Jerold Mande, USDA deputy under secretary for food safety, opened the meeting by describing the current U.S. system for tracing food products and the difficulty of improving the systems, as the working group has recommended.

"This problem, unfortunately, is difficult," he said. "The CDC estimates that as many as 300,000 people in the U.S. are hospitalized each year from foodborne illnesses and millions become ill and don't even realize that it is connected to tainted food. While this forum will begin with product tracing as a comprehensive task that will require cooperation and commitment from both business and government to get the job done, one area that you'll be hearing a lot about is gaps at the retail level.

"Despite the dedicated efforts of food safety offi- cials across the country, our capacity to trace tainted products is seriously limited. Poor record keeping and inadequate information about food sources, ingredients or distribution—particularly at the retail level—make tracing a cumbersome process and make recalls less effective. With an effective tracing system, when an outbreak occurred—involving ground beef for example—the product that caused the outbreak would be quickly identified, as would the retail stores where consumers purchased the product. The store would have the appropriate records that show which processing establishment produced the beef used in the ground product. And then, we could perform traceback and traceforward investigations.

"By doing so, we could make consumers aware of what contaminated product to avoid or discard, and therefore control the outbreak. At the same time, our assessment of the establishment that produced the contaminated product could detect if there's a larger problem at the plant and whether this is a systemic problem and not just a local issue," Mande continued. "However, today, we often don't have all the information we need to protect public health. For example, in 2008, during an E. coli O157:H7 illness investigation in Kentucky, FSIS and our state partners found a retail firm to be a common source of ground beef eaten by those who got sick. The retailer acknowledged it produced several beef grinds, but didn't maintain grinding logs. The retailer used possibly six to nine sources of meat in producing the grinds. As a result, FSIS was unable to trace the products back to the source. If we had been able to identify the source or sources, we could have determined if other contaminated meat remained in commerce. Doing so would have prevented other consumers from getting sick, enabled us to determine whether plants were still producing contaminated product, and allowed us to verify if corrective actions were working.

"Clearly, reform is needed at the retail level, where in many cases the traceback trail ends, but where it really should begin. Many retailers don't keep records, or the records that they do keep are inadequate. Many retailers are small businesses with small staffs, so it is easy to understand why record keeping isn't a high priority. For some, it could even be considered a burden. So there clearly are challenges before us."

Mande went on to credit retailers that maintain good records. Technology and traceback models used in other parts of the world "should make this task easier," he added. "And retail is just one point in the entire system where traceback needs to be improved. Each day, FSIS and industry tests products for microbial contamination. Efforts to determine the source of positive product that an establishment produces need to be robust to prevent contaminated product from reaching consumers.

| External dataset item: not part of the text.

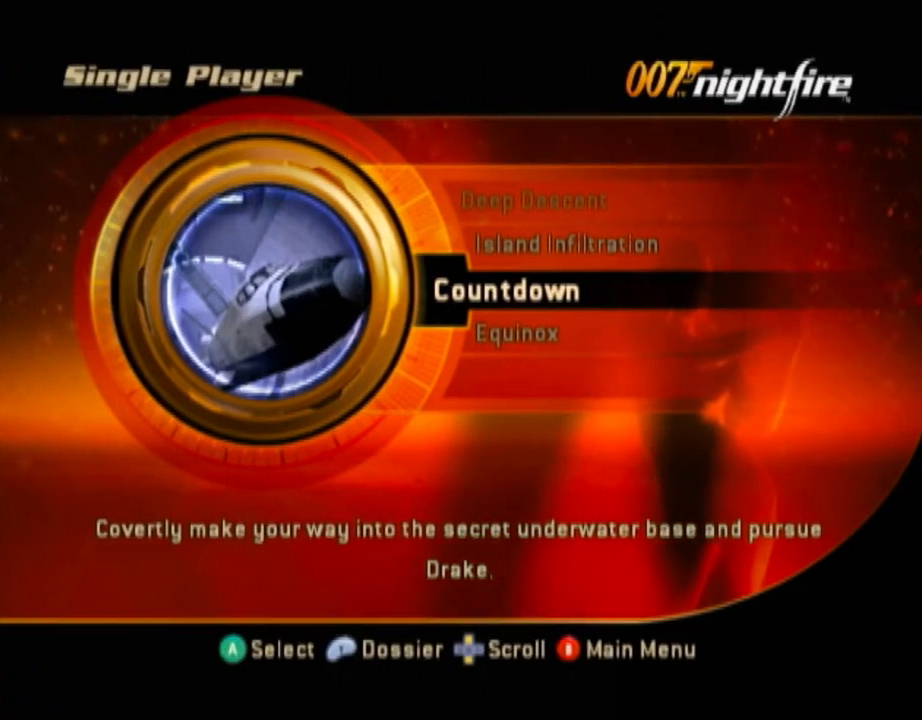
{"buttons": [], "left_stick": "center", "right_stick": "center", "events": [[233, "R1", "up"]]}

"The challenge doesn't end at our nation's borders. Nearly 3.3 billion pounds of meat and poultry are imported into the United States each year. Trade in food is critical to our diet and permits our farmers and other food producers to sell their goods abroad.

"Foodborne illness, however, does not respect national borders so we need to be looking toward a seamless tracing system that reaches throughout the nation and the world. This is no small task and will require that everyone in the food business must do their part and make traceability a priority."